Io, un uomo di cultura: “Alex l’ariete”
La mia bolla social:
La domanda è: “Come si giunge dal punto A al punto B?”. Qualcuno potrebbe dire “Vabbè, facile, è talmente brutto che oggi ce lo ricordiamo per quello!”. E invece no perché, negli ultimi trent’anni, di film italiani discutibili ce ne sono stati parecchi, e nessuno ha lasciato questa eredità d’affetti come avrebbe detto il poeta. Non ci credete? Quando ne abbiamo parlato nella nostra pagina, non solo Alex l’ariete è stato il film più citato, ma anche il più difeso perché, rispetto a tutti gli altri, nel tempo aveva saputo acquistare una propria dignità. In pratica, per questo film, l’essere brutto è stato un traguardo da raggiungere, non un inferno in cui cadere.

========================================

Nel testo su “Alex l’ariete”, per quale motivo il film è stato anche il più difeso rispetto a tutti gli altri? Rispondi basandoti soltanto sul testo.

DATI FORNITI:
========================================

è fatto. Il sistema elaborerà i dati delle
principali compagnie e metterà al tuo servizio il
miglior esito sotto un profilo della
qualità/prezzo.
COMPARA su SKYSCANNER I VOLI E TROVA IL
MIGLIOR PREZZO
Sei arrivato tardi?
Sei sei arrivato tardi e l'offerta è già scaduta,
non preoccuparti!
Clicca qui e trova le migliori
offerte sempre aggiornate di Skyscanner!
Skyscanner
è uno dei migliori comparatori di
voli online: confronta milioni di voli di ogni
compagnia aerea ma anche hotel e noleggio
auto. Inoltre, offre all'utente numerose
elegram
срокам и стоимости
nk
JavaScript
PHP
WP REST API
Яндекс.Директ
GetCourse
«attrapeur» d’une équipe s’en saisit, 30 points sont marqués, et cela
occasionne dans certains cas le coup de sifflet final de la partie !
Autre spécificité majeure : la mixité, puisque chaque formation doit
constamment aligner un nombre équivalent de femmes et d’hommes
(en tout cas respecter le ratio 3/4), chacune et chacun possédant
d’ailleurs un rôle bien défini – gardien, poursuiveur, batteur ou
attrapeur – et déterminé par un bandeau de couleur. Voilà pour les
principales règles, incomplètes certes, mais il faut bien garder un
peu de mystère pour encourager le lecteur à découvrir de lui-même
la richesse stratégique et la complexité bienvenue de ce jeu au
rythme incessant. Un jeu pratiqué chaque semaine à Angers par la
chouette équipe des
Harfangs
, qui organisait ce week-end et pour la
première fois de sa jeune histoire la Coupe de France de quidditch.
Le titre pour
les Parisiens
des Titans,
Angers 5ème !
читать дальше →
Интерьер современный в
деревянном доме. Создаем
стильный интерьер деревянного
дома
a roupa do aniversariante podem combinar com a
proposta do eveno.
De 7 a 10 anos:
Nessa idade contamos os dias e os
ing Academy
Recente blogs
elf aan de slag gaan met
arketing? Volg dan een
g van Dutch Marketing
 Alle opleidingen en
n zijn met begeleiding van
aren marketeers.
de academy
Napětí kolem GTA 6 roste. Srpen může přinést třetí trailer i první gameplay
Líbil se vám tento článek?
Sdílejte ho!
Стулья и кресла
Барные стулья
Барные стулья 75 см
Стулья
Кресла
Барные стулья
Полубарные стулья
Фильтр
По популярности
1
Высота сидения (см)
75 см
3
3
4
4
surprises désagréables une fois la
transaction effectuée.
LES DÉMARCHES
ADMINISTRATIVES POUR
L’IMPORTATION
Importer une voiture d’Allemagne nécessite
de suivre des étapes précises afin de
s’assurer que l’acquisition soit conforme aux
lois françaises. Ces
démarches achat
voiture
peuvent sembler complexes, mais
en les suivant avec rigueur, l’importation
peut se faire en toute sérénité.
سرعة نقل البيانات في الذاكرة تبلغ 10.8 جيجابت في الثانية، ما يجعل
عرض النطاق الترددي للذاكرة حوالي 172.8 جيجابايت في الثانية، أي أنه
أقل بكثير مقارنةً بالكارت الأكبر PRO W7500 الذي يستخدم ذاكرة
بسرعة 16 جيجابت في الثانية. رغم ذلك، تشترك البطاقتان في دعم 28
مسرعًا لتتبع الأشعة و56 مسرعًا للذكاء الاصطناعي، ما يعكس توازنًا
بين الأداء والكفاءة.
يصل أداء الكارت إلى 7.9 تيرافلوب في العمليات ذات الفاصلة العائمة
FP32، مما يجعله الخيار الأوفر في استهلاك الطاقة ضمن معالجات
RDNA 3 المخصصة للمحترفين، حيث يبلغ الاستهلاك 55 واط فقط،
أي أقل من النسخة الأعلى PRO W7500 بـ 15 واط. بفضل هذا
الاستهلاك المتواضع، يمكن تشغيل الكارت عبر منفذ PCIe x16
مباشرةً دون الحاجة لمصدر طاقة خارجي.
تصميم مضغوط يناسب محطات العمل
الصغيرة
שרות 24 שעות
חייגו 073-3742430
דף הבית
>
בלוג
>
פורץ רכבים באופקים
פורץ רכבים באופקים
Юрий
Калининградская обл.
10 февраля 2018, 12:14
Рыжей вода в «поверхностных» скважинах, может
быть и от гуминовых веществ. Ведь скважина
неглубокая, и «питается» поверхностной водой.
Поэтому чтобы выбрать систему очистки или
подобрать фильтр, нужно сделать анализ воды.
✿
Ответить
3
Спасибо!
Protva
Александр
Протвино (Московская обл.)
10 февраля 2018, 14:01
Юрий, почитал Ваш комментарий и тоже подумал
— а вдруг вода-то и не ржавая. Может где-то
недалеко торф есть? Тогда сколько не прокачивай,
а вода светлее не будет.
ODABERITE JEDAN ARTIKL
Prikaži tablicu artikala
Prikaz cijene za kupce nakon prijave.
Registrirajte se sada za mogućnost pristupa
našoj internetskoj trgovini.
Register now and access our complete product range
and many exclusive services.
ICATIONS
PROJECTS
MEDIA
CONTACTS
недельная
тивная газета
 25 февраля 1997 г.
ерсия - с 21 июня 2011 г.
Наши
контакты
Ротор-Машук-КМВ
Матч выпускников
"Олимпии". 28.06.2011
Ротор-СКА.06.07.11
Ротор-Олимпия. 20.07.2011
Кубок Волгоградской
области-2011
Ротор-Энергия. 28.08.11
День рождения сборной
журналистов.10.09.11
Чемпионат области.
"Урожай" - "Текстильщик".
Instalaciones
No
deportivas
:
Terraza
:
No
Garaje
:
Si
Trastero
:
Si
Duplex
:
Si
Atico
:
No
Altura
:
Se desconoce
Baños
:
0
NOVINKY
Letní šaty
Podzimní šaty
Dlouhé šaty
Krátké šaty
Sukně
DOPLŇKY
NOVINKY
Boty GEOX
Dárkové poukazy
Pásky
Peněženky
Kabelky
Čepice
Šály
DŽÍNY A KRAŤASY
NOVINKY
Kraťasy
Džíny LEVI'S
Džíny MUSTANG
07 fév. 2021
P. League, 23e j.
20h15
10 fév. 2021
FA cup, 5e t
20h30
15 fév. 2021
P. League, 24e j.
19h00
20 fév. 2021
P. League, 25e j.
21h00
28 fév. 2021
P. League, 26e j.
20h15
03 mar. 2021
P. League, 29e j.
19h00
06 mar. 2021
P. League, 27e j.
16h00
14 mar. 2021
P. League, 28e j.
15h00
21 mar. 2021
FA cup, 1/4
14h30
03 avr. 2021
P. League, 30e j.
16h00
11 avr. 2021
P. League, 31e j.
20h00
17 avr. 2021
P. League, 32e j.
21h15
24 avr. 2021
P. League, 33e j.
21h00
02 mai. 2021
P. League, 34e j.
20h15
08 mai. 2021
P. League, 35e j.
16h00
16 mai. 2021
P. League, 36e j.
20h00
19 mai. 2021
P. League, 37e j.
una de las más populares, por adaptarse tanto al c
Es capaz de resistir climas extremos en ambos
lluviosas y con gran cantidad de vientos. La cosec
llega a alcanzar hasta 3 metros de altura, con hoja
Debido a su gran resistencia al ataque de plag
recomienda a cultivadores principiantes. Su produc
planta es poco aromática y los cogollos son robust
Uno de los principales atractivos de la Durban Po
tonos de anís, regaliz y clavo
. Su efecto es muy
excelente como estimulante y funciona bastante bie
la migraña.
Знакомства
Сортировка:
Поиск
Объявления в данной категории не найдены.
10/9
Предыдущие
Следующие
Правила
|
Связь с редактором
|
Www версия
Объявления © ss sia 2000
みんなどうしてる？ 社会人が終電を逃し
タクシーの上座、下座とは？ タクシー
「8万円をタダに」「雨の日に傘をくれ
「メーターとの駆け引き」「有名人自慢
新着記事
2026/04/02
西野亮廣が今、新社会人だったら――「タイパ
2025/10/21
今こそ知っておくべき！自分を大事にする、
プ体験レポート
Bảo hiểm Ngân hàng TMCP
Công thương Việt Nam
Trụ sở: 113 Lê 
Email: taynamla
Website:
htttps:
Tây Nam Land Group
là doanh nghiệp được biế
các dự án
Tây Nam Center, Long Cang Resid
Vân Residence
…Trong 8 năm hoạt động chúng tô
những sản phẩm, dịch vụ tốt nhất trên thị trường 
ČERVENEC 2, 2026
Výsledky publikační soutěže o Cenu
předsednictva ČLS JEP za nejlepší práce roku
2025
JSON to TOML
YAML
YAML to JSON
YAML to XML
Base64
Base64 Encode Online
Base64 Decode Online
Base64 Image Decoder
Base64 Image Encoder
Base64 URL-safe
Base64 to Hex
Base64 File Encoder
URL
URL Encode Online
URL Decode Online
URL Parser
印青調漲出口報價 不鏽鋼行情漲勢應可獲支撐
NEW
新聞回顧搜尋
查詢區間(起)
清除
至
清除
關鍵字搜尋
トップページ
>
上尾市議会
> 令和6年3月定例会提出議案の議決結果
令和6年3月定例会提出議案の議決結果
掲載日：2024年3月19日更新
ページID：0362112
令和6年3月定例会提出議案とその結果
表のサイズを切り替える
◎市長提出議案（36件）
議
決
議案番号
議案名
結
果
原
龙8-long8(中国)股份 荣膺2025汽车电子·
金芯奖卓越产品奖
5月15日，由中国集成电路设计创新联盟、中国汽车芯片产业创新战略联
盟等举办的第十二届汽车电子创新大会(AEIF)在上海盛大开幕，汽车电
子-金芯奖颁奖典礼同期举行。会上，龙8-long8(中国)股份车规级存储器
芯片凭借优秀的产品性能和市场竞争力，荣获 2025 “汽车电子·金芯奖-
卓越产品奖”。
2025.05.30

========================================

RISPOSTA: Perché nel tempo aveva saputo acquistare una propria dignità.